Sempre se deu um desconto nostálgico ao bullying: dizendo que ele sempre existiu, que antes predominavam gozação e deboche e ninguém reclamava, que as novas gerações são do mimimi e não suportam as adversidades da vida.
Os atenuantes partem de quem se encontra na faixa dos quarenta anos para cima e enxerga o seu tempo com a trave do saudosismo nos olhos.
Não tenho raiva desse discurso, mas compaixão por essas pessoas que amenizam a violência psicológica pregressa.
No fundo, não descobriram o quanto foram feridas. Talvez não experimentaram o socorro de uma terapia. São sobreviventes das humilhações na escola e no bairro, e não têm ideia dos traumas que levam por baixo das lembranças. Não têm noção de como suas existências seriam outras se não tivessem sofrido perseguições em sua fase de formação.

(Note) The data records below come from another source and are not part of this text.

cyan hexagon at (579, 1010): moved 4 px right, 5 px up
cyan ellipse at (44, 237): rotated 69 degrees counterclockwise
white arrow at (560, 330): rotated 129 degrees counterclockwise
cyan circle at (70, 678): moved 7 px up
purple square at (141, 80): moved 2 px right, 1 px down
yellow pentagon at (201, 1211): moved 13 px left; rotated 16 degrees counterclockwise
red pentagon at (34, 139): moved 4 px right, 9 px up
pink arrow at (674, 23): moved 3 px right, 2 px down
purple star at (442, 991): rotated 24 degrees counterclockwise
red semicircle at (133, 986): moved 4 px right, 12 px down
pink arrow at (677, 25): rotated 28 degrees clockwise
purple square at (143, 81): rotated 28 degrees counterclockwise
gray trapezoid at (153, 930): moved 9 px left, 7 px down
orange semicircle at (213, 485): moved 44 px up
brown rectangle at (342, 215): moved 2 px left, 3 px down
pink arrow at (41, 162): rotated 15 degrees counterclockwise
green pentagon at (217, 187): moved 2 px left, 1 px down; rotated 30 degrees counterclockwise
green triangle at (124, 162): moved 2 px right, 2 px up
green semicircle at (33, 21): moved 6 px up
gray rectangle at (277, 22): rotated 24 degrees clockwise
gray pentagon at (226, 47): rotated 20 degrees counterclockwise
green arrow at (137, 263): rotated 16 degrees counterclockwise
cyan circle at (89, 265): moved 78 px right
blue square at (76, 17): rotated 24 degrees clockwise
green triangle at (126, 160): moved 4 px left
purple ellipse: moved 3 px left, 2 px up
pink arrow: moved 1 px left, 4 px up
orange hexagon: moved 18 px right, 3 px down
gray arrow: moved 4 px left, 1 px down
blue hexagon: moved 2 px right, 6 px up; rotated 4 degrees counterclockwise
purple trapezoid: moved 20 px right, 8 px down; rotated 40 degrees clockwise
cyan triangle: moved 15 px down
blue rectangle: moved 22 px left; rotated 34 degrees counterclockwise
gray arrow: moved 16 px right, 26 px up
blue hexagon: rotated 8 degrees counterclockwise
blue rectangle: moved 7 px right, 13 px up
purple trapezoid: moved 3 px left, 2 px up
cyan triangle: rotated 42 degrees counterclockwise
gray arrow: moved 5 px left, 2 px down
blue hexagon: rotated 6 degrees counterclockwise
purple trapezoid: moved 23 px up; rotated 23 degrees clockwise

Porque a “Olívia Palito” da infância passou a sua adolescência procurando adequar seu corpo ao padrão impossível de beleza. Porque o “aeroporto de moscas” da infância amargou uma guerra desnecessária contra os seus cabelos pelo resto de sua história.
O terror começava pelos apelidos e se estendia à exclusão dos grupos sociais.
Não havia como se sentir desejado. Eu entendia que não era bem-vindo no mundo. Demorei décadas para superar o estigma de “feio”, de “débil mental” (expressão corriqueira nos anos 80), de “aberração”, de “placenta”.
Vivi querendo aprovação, vivi chamando atenção, vivi implorando por carinho. Troquei os pés pelas mãos numa carência assustadora, acreditando que seria abandonado. Exigia tanto de quem estava próximo de mim que somente enlouquecia a todos que me amavam. Não conseguia preencher as lacunas da falta de confiança.
O bullying sempre foi violento, e agora é monstruoso pelos tentáculos onipresentes das redes sociais. Nunca aconteceram tantos suicídios por fake news, nunca aconteceram tantas perdas por exposição imprópria de nudes nos grupos de WhatsApp, especialmente de ex-namorados querendo se vingar pelo término do relacionamento.
Finalmente, o bullying virou crime. Então, que ninguém mais fale que é exagero. É caso de saúde pública, de epidemia, muito além dos muros das escolas.
Nova legislação que trata da proteção à criança e ao adolescente foi aprovada no Congresso em dezembro e sancionada pelo presidente Luiz Inácio Lula da Silva na segunda-feira (15).
Não resolve as tensões, mas aponta um caminho de seriedade e rigor com a penalização das práticas de ódio e de discriminação.
Entre as novas regras, destaca-se a ampliação da punição em dois terços para o crime de homicídio contra menor de 14 anos em instituições de ensino. Também haverá exigência de certidões de antecedentes criminais de colaboradores que trabalhem em locais onde são desenvolvidas atividades com crianças e adolescentes.
A lei estabelece ainda cinco anos de prisão para responsáveis por comunidade ou rede virtual em que seja induzido suicídio ou automutilação de menor de 18 anos ou de pessoa com capacidade reduzida de resistência.
Atinge autores de cyberbullying, aplicando prisão de dois a quatro anos para casos praticados em ambiente digital. Ou seja, não serão mais admitidas intimidação e humilhação realizadas sistematicamente contra alguém, mediante violência física ou psicológica, de forma verbal, moral, sexual, social, psicológica, física, material ou virtual.
Os crimes da minha época já estão prescritos, mas minhas dores não. Como as de milhões de anônimos que, como eu, estudaram subjugados, temendo a sala de aula ou a multidão de colegas no recreio.
Quem bate esquece, quem apanha jamais.